Dari Deker ke Kopisop: Sebuah Diskursus Politik Anak Muda

 Wajah dan usia kita mampu bersembunyi di balik definisi ‘anak muda’, wabil khusus di kata ‘muda’. Ada kalanya di sebuah perbincangan, kita mendengar ucapan dari seseorang ‘biar umur sudah tua tapi jiwa harus tetap muda’.

Ledakan demografis menguntungkan anak muda memengaruhi iklim demokrasi. Dominasi mereka dilihat sebagai peluang sekaligus mata uang oleh partai politik. Para politikus memakai terminologi ‘Milenial’ atau ‘Gen Z’, sekaligus meminjam bahasa dan gaya mereka di suatu kampanye partai politik. Meski kadang rasa-rasanya agak menggelikan. Memang ada tujuan dibalik pemakaian bahasa dan gaya itu, dengan kata lain adalah sebuah jurus, upaya-upaya untuk menggaet  ceruk suara anak muda yang secara statistik sangat dominan jumlahnya di data daftar pemilih tetap. Sampai di sini terlihat jelas anak muda dijadikan sebagai objek politik.

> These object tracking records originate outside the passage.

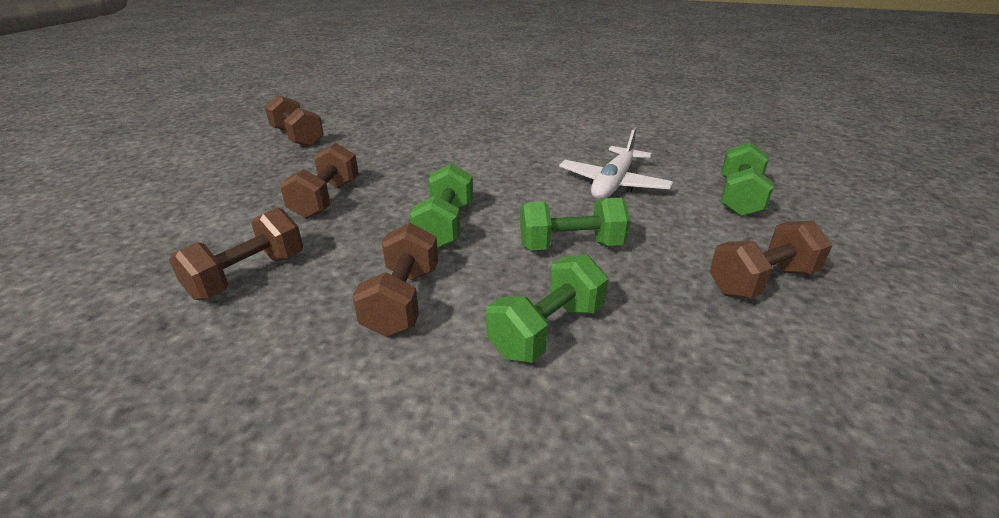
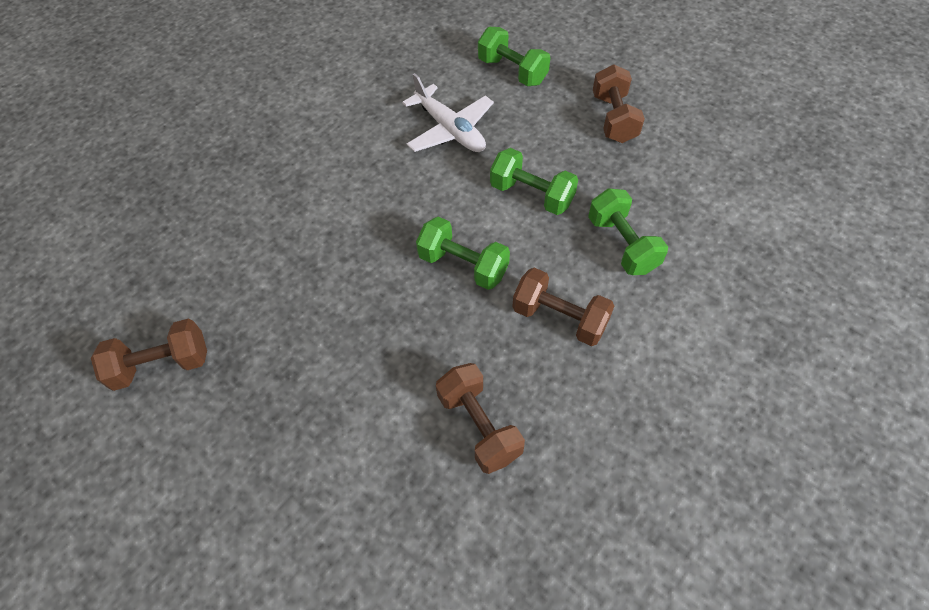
camera: 65 degrees left, 25 degrees up
brown dumbbell [280,142,359,219] -> none
green dumbbell [520,198,630,250] -> green dumbbell turned 75 degrees counterclockwise [490,148,578,215]

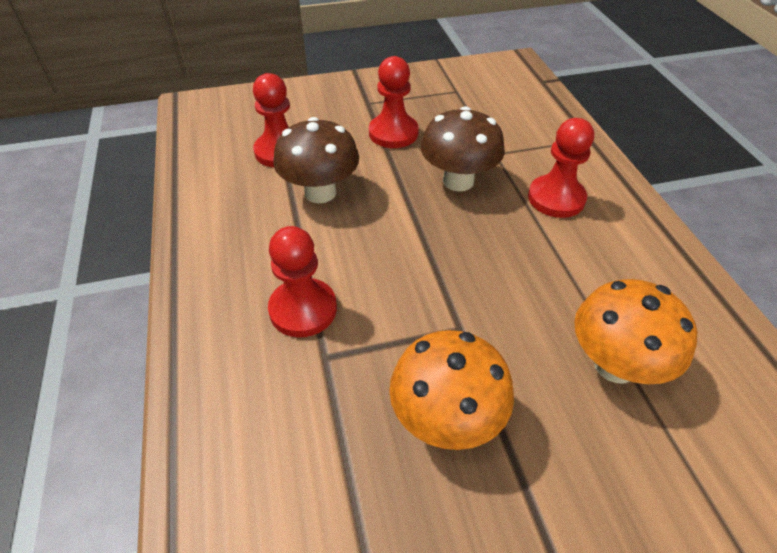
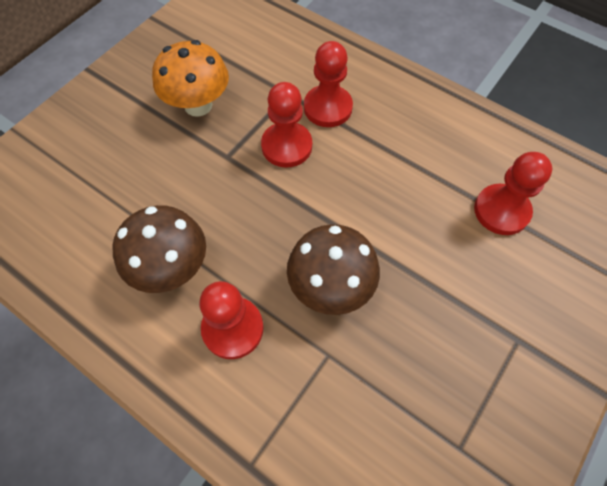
camera: 140 degrees right, 15 degrees up
brown mushroom [273,117,359,203] -> brown mushroom moved to [112,205,206,293]
red pawn [369,56,419,148] -> red pawn moved to [261,82,312,168]
orange mushroom [574,279,697,384] -> none

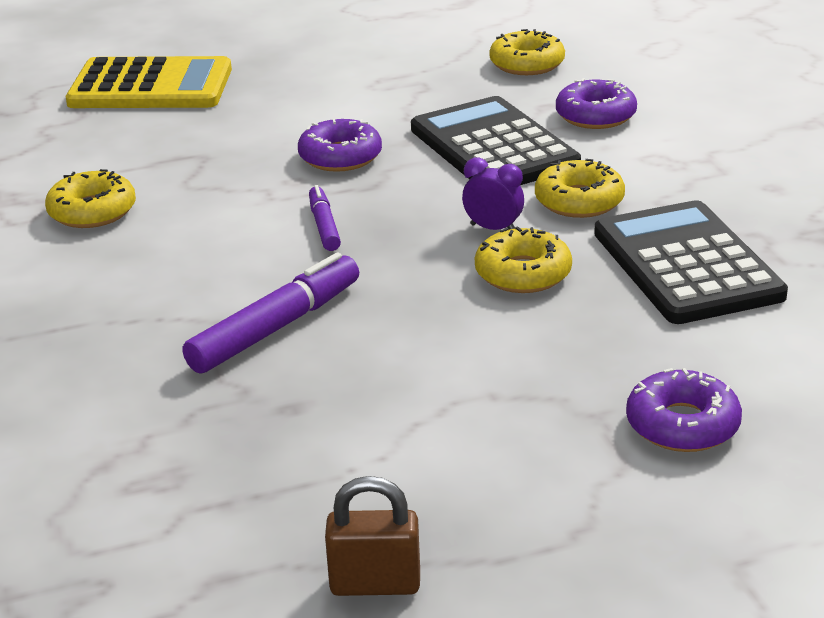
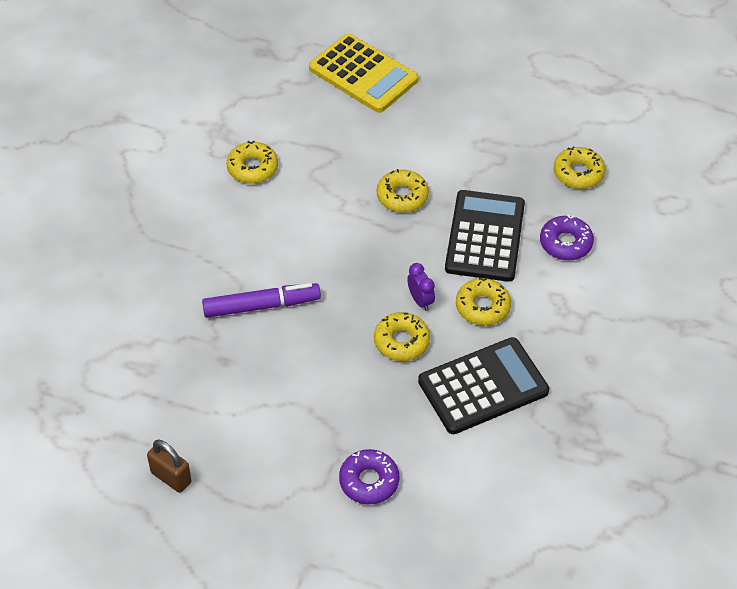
camera: 35 degrees right, 20 degrees up
purple donut [298,119,382,172] -> yellow donut [377,169,429,213]
purple marker [309,185,341,251] -> none
black calculator [594,200,788,324] -> black calculator turned 45 degrees clockwise [418,337,549,434]

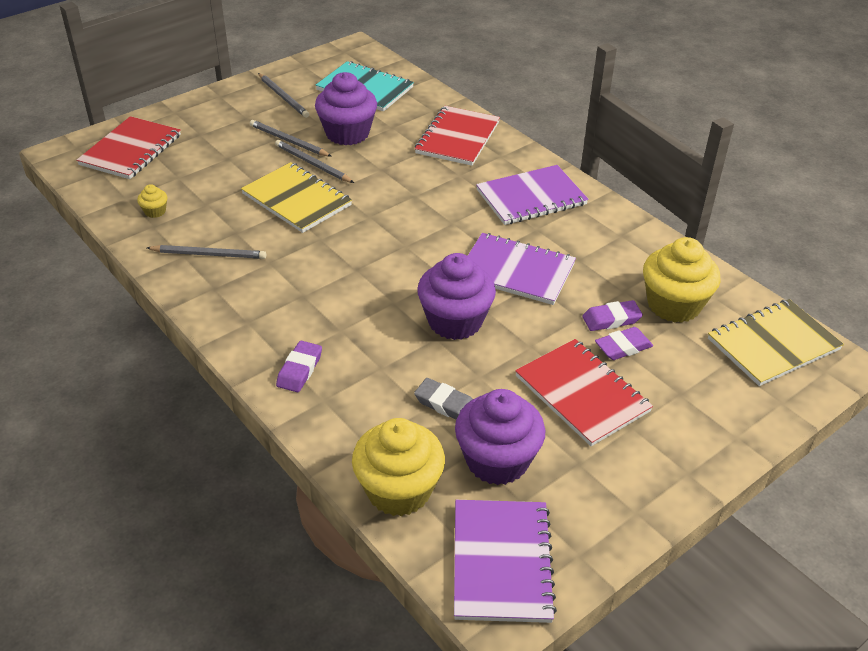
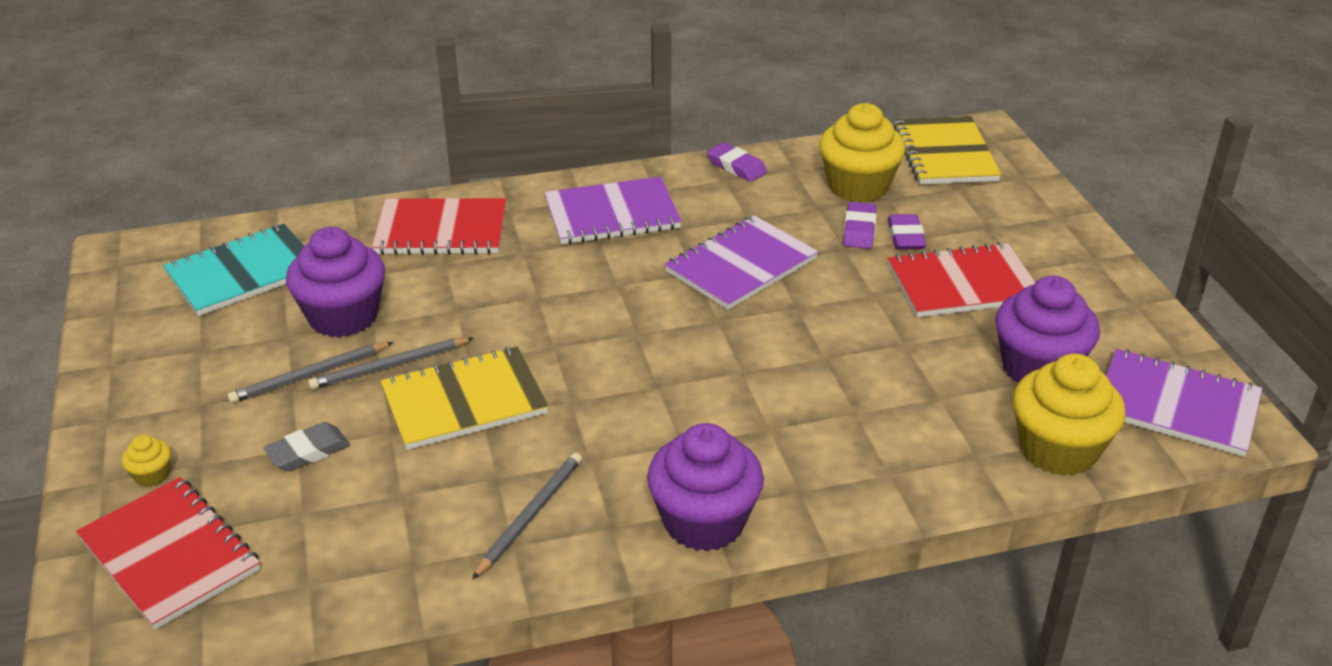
camera: 65 degrees left, 5 degrees down
yellow cupcake [137,184,167,218] -> yellow cupcake moved to [122,435,171,487]
grey pencil [258,73,309,118] -> none
purple eraser [276,341,322,392] -> purple eraser moved to [707,142,767,182]
grey eraser [414,378,472,420] -> grey eraser moved to [264,422,350,471]
red notebook [415,106,500,166] -> red notebook turned 45 degrees counterclockwise [372,198,506,255]
purple cupcake [417,253,496,340] -> purple cupcake moved to [647,423,764,551]
purple notebook [476,165,589,225] -> purple notebook turned 75 degrees clockwise [544,177,682,244]

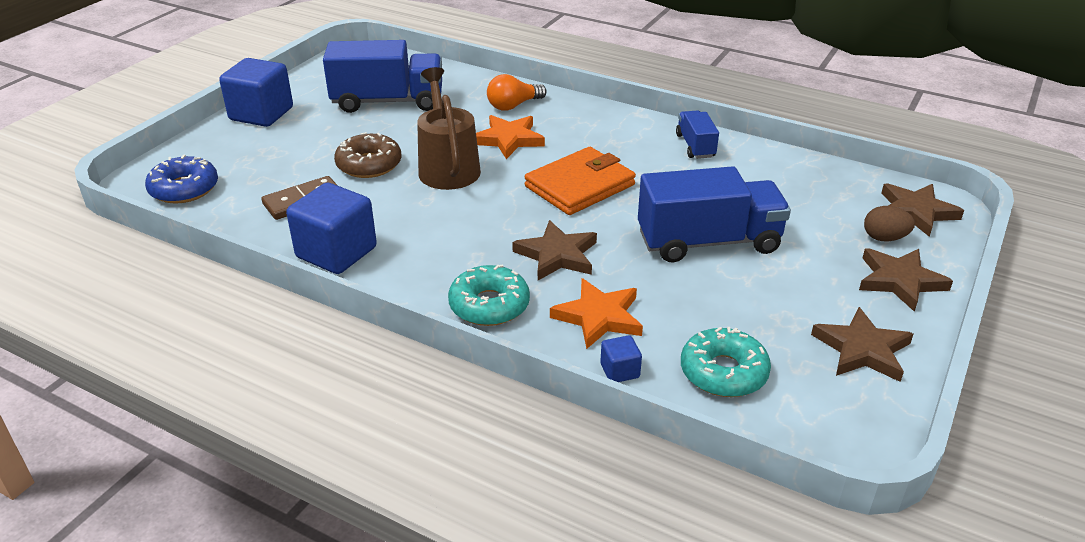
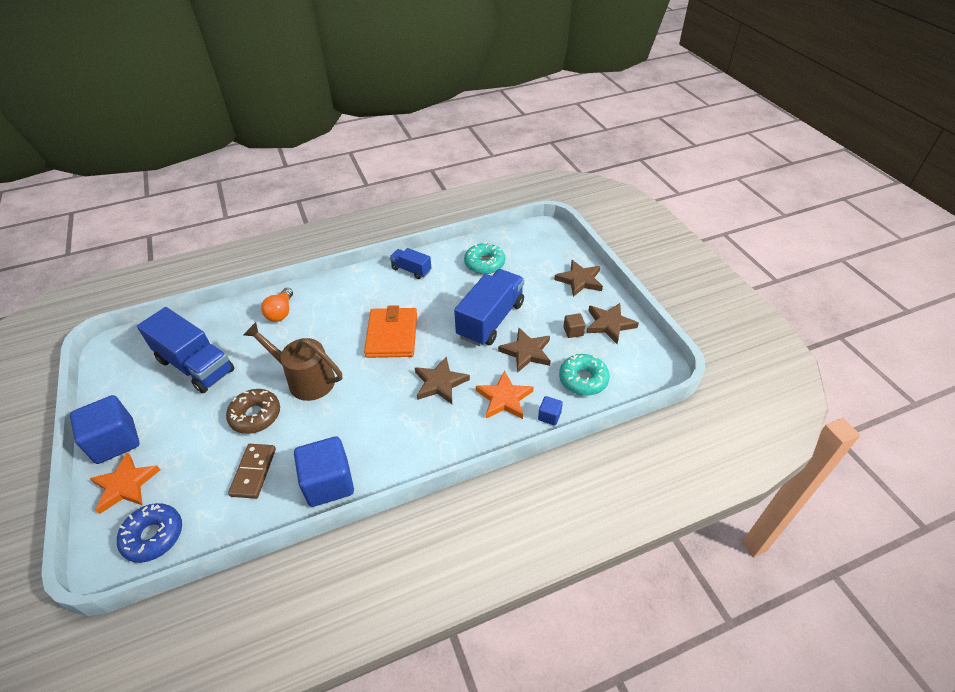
camera: 50 degrees left, 10 degrees up
blue truck [323,40,442,113] -> blue truck turned 90 degrees clockwise [137,307,234,393]
turquoise donut [448,264,530,326] -> turquoise donut moved to [464,242,505,274]
orange star [476,115,545,159] -> orange star moved to [90,452,160,514]
brown egg [864,206,915,241] -> none
brown star [881,183,964,237] -> brown star moved to [498,328,551,373]
none -> brown cube [564,313,585,338]

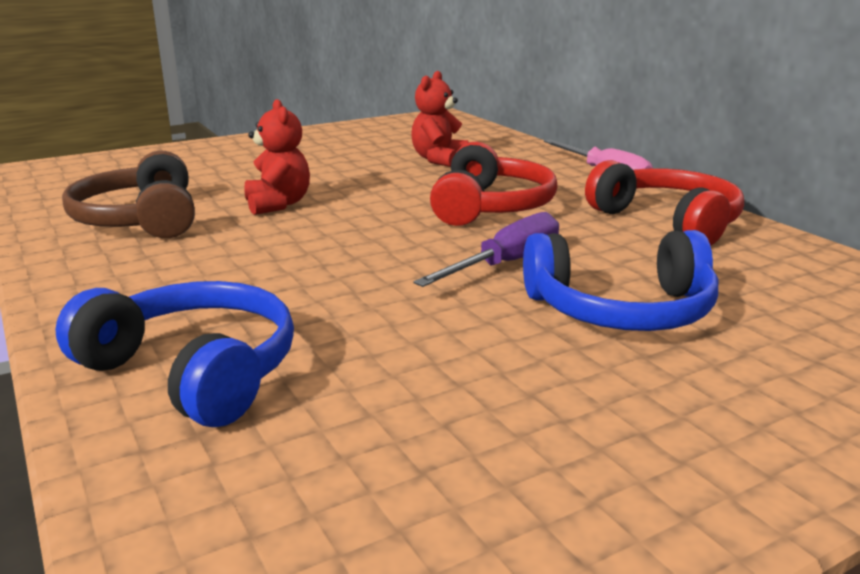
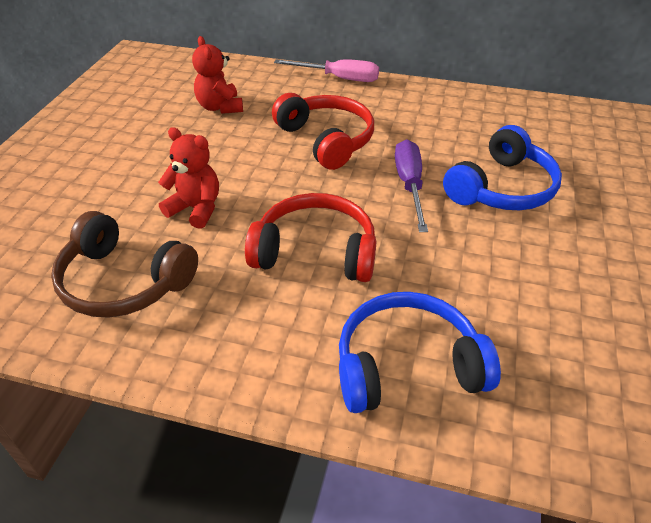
camera: 45 degrees left, 20 degrees up
red headphones [585,160,744,246] -> red headphones moved to [245,193,376,282]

Anak muda, hanyalah anak-anak yang tidak tahu apa-apa, belum ada pengalaman melahap asam garam dunia politik. Asumsi remeh seperti itu tak jarang muncul di permukaan, kacamata yang tua tahu lebih banyak daripada yang muda selayak di masa feodal sudah tidak terpakai lagi. di konteks sekarang,  Anak muda melek akan teknologi, kesehariannya diisi oleh pembacaan-pembacaan informasi yang tak berbatas, keterlibatan dalam pengelolaan media, modal-modal inilah yang menjegal asumsi-asumsi usang tadi.

Media dan Anak Muda

Di tahun 80-90 an, Deker tak lebih dari sekadar penghubung dua bagian jalan yang terpisah oleh saluran air di sisi jalan, juga sebagai media bertemunya anak muda dalam mengekspansi pemikiran dan  mengaktualisasikan diri lantas diwacanakan dalam dialog yang panjang, sesekali dinyanyikan bersama-sama dengan iringan gitar di sebuah malam. Anak-anak muda di masa ini boleh dikata minim informasi,  keterbatasan itu malah dijadikan senjata dan berhasil mengubah peta politik di negara ini. Deker, satu dari beberapa media yang mengabarkan peristiwa Reformasi 98.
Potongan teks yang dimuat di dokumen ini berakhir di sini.